AIM OF THE TASK
Display every line of the material below that contains the word "supérette".

_ _ _ _ _ _ _

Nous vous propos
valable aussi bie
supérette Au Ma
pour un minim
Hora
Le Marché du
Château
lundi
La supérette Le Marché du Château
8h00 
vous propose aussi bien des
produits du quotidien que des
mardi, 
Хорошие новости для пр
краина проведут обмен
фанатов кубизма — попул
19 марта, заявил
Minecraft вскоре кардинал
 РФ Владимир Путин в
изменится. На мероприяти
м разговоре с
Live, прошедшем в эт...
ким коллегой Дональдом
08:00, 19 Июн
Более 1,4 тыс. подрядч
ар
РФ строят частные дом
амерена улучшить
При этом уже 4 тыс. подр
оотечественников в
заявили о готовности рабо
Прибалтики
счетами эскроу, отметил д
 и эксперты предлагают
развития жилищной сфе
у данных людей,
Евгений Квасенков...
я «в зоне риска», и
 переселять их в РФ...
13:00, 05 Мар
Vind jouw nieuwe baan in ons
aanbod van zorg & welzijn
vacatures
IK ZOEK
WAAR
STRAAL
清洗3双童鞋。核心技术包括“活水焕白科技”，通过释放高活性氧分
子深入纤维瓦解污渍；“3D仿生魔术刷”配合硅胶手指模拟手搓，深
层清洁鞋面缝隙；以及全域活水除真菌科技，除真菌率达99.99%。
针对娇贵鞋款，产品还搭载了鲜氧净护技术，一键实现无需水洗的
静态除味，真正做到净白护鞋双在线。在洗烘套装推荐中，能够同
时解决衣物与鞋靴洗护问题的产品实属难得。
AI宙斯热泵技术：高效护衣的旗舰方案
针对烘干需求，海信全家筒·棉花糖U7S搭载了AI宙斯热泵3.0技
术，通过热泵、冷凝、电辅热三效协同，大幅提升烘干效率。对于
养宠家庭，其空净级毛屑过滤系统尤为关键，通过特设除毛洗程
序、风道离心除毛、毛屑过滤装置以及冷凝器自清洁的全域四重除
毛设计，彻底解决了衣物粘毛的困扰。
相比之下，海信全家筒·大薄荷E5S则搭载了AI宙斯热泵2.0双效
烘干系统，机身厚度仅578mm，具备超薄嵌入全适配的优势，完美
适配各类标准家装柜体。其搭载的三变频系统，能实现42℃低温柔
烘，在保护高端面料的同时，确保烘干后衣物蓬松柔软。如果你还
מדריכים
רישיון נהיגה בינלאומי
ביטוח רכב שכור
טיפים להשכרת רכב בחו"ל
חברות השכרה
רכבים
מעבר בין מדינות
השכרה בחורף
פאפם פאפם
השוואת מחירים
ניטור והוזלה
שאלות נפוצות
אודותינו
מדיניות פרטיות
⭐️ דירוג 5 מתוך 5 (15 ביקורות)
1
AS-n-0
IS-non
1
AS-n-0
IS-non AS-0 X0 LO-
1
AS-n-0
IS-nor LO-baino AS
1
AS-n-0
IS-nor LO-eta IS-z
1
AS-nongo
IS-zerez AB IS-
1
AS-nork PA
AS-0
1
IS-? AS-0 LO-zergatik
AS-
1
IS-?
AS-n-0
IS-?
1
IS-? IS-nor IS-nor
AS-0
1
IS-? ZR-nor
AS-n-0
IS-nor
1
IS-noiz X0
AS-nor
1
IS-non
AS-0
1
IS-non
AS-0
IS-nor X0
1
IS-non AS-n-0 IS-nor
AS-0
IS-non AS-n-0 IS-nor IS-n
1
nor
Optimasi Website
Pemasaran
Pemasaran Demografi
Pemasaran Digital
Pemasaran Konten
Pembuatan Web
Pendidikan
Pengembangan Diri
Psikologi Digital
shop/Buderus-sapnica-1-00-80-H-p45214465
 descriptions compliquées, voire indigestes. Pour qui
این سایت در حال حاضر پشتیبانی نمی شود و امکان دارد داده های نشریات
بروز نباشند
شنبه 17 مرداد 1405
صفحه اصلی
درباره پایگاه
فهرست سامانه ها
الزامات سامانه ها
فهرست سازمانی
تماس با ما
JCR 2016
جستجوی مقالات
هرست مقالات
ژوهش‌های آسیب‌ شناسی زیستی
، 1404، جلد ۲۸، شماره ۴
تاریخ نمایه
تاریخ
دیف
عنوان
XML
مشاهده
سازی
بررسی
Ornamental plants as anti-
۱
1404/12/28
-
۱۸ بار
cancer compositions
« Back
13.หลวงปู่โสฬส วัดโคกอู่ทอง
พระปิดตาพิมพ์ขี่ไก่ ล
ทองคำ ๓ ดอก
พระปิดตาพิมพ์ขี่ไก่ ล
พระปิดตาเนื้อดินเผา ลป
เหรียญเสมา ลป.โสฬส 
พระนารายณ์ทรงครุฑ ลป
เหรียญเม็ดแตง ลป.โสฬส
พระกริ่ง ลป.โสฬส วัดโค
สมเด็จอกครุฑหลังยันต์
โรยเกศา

_ _ _ _ _ _ _

SOLUTION FOR THIS TASK
supérette Au Ma
La supérette Le Marché du Château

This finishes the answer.